**What you should do**
Please recast every line of the entries below as a numbered list, skipping blank lines and leaving the pictures out of your answer.

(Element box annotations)
↓

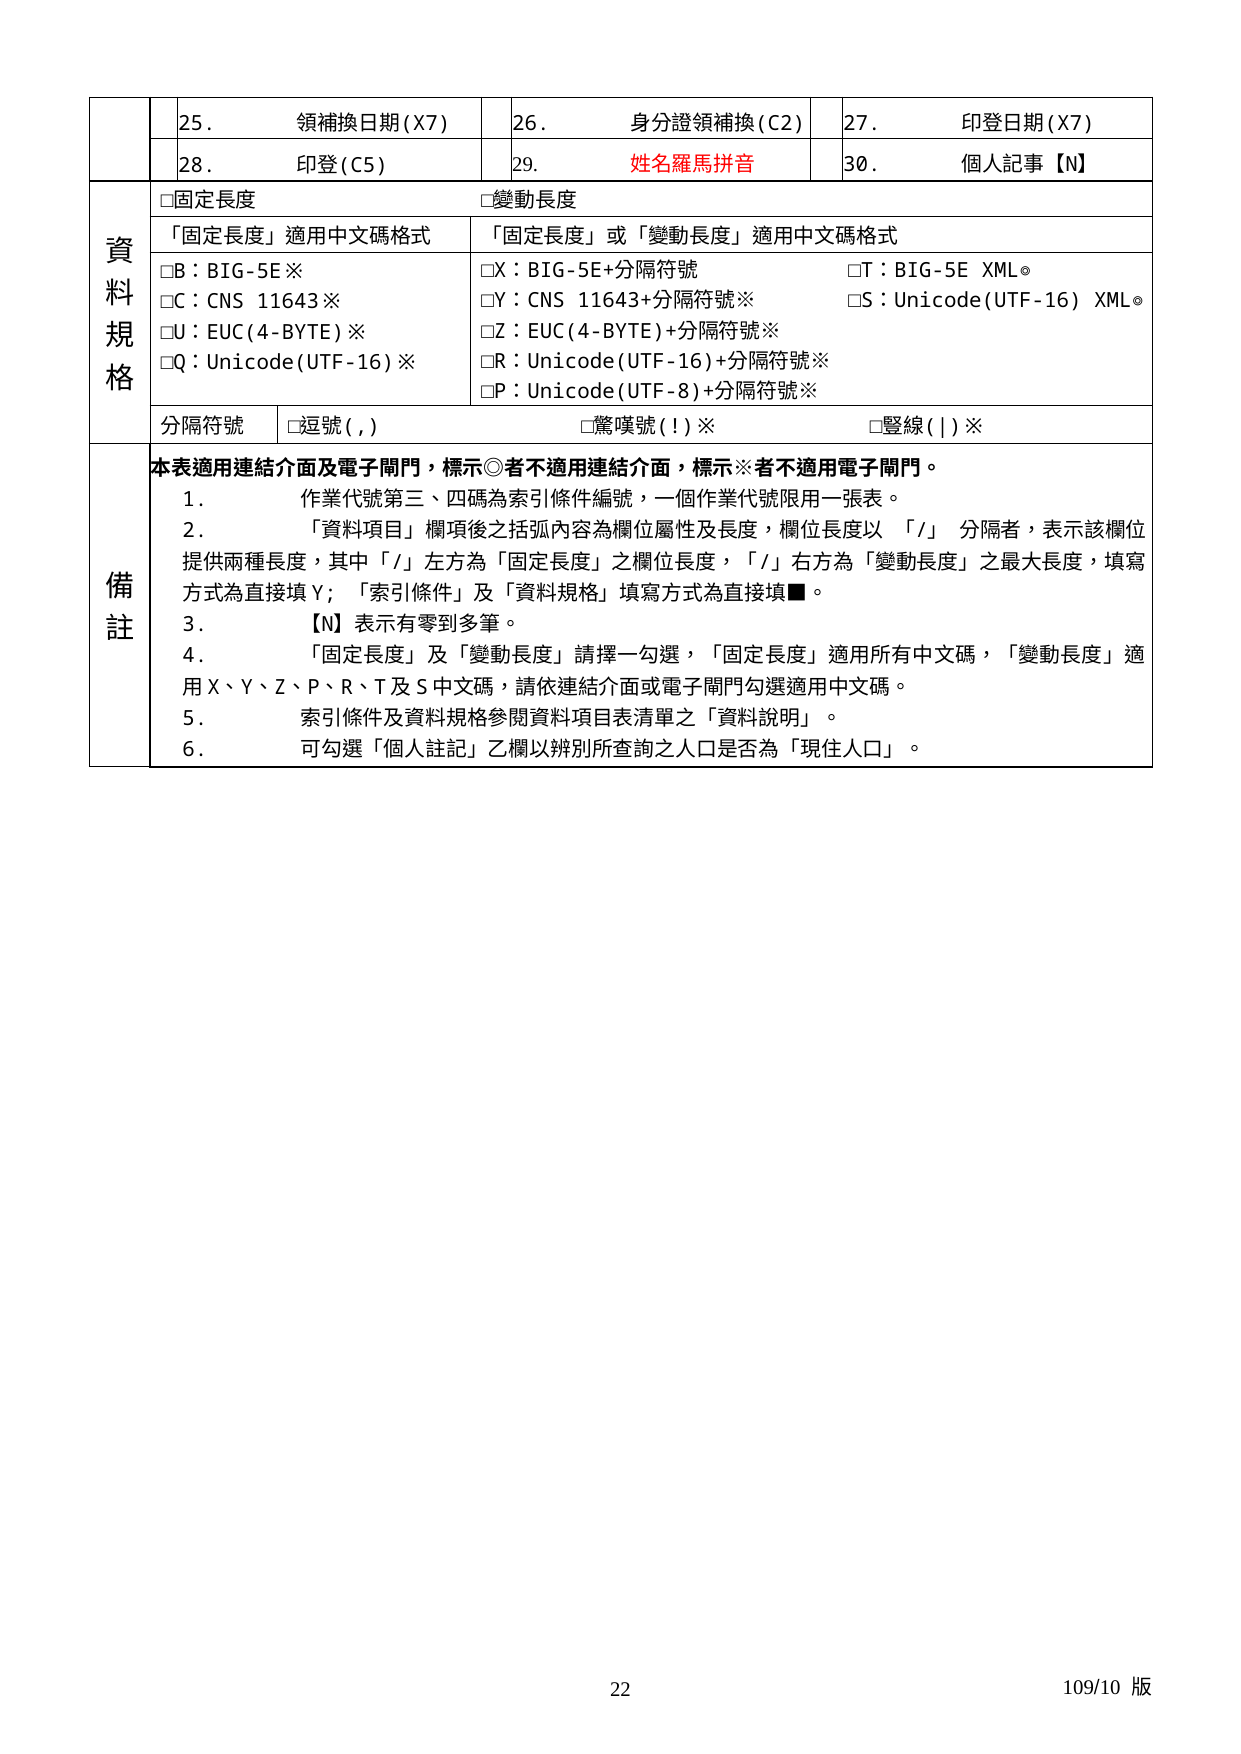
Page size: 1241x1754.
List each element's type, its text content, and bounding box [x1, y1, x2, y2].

table_cell □B：BIG-5E※ □C：CNS 11643※ □U：EUC(4-BYTE)※ □Q：Unicode(UTF-16)※ [151, 253, 470, 405]
table_cell 姓名羅馬拼音(X200) [512, 139, 810, 180]
table_cell □逗號(,) [278, 406, 571, 442]
table_cell □固定長度 [151, 182, 471, 216]
table_cell [90, 98, 149, 180]
table_cell □X：BIG-5E+分隔符號 □Y：CNS 11643+分隔符號※ □Z：EUC(4-BYTE)+分隔符號※ □R：Unicode(UTF-16)+分隔符號※ □P：Unicode(UTF-8)+分隔符號※ [471, 253, 838, 405]
table_cell □T：BIG-5E XML◎ □S：Unicode(UTF-16) XML◎ [838, 253, 1152, 405]
table_cell 資料規格 [90, 182, 150, 442]
table_cell 領補換日期(X7) [178, 98, 481, 138]
table_cell □豎線(|)※ [859, 406, 1152, 442]
table_cell 個人記事【N】(C140) [843, 139, 1152, 180]
table_cell 身分證領補換(C2) [512, 98, 810, 138]
table_cell 備註 [90, 444, 149, 766]
table_cell [811, 98, 842, 138]
table_cell 印登日期(X7) [843, 98, 1152, 138]
table_cell □驚嘆號(!)※ [571, 406, 859, 442]
table_cell □變動長度 [471, 182, 1152, 216]
table_cell [482, 98, 511, 138]
table_cell 分隔符號 [151, 406, 277, 442]
table_cell [151, 139, 177, 180]
table_cell 本表適用連結介面及電子閘門，標示◎者不適用連結介面，標示※者不適用電子閘門。 作業代號第三、四碼為索引條件編號，一個作業代號限用一張表。 「資料項目」欄項後之括弧內容為欄位屬性及長度，欄位長度以 「/」 分隔者，表示該欄位提供兩種長度，其中「/」左方為「固定長度」之欄位長度，「/」右方為「變動長度」之最大長度，填寫方式為直接填Y; 「索引條件」及「資料規格」填寫方式為直接填■。 【N】表示有零到多筆。 「固定長度」及「變動長度」請擇一勾選，「固定長度」適用所有中文碼，「變動長度」適用X、Y、Z、P、R、T及S中文碼，請依連結介面或電子閘門勾選適用中文碼。 索引條件及資料規格參閱資料項目表清單之「資料說明」。 可勾選「個人註記」乙欄以辨別所查詢之人口是否為「現住人口」。 [151, 444, 1152, 766]
table_cell [482, 139, 511, 180]
table_cell 「固定長度」適用中文碼格式 [151, 217, 470, 252]
table_cell 印登(C5) [178, 139, 481, 180]
table_cell 「固定長度」或「變動長度」適用中文碼格式 [471, 217, 1152, 252]
table_cell [151, 98, 177, 138]
table_cell [811, 139, 842, 180]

↑

**Full response**
1. Page size: 1241x1754.
2. List each element's type, its text content, and bounding box [x1, y1, x2, y2].
3. table_cell □B：BIG-5E※ □C：CNS 11643※ □U：EUC(4-BYTE)※ □Q：Unicode(UTF-16)※ [151, 253, 470, 405]
4. table_cell 姓名羅馬拼音(X200) [512, 139, 810, 180]
5. table_cell □逗號(,) [278, 406, 571, 442]
6. table_cell □固定長度 [151, 182, 471, 216]
7. table_cell [90, 98, 149, 180]
8. table_cell □X：BIG-5E+分隔符號 □Y：CNS 11643+分隔符號※ □Z：EUC(4-BYTE)+分隔符號※ □R：Unicode(UTF-16)+分隔符號※ □P：Unicode(UTF-8)+分隔符號※ [471, 253, 838, 405]
9. table_cell □T：BIG-5E XML◎ □S：Unicode(UTF-16) XML◎ [838, 253, 1152, 405]
10. table_cell 資料規格 [90, 182, 150, 442]
11. table_cell 領補換日期(X7) [178, 98, 481, 138]
12. table_cell □豎線(|)※ [859, 406, 1152, 442]
13. table_cell 個人記事【N】(C140) [843, 139, 1152, 180]
14. table_cell 身分證領補換(C2) [512, 98, 810, 138]
15. table_cell 備註 [90, 444, 149, 766]
16. table_cell [811, 98, 842, 138]
17. table_cell 印登日期(X7) [843, 98, 1152, 138]
18. table_cell □驚嘆號(!)※ [571, 406, 859, 442]
19. table_cell □變動長度 [471, 182, 1152, 216]
20. table_cell [482, 98, 511, 138]
21. table_cell 分隔符號 [151, 406, 277, 442]
22. table_cell [151, 139, 177, 180]
23. table_cell 本表適用連結介面及電子閘門，標示◎者不適用連結介面，標示※者不適用電子閘門。 作業代號第三、四碼為索引條件編號，一個作業代號限用一張表。 「資料項目」欄項後之括弧內容為欄位屬性及長度，欄位長度以 「/」 分隔者，表示該欄位提供兩種長度，其中「/」左方為「固定長度」之欄位長度，「/」右方為「變動長度」之最大長度，填寫方式為直接填Y; 「索引條件」及「資料規格」填寫方式為直接填■。 【N】表示有零到多筆。 「固定長度」及「變動長度」請擇一勾選，「固定長度」適用所有中文碼，「變動長度」適用X、Y、Z、P、R、T及S中文碼，請依連結介面或電子閘門勾選適用中文碼。 索引條件及資料規格參閱資料項目表清單之「資料說明」。 可勾選「個人註記」乙欄以辨別所查詢之人口是否為「現住人口」。 [151, 444, 1152, 766]
24. table_cell [482, 139, 511, 180]
25. table_cell 「固定長度」適用中文碼格式 [151, 217, 470, 252]
26. table_cell 印登(C5) [178, 139, 481, 180]
27. table_cell 「固定長度」或「變動長度」適用中文碼格式 [471, 217, 1152, 252]
28. table_cell [151, 98, 177, 138]
29. table_cell [811, 139, 842, 180]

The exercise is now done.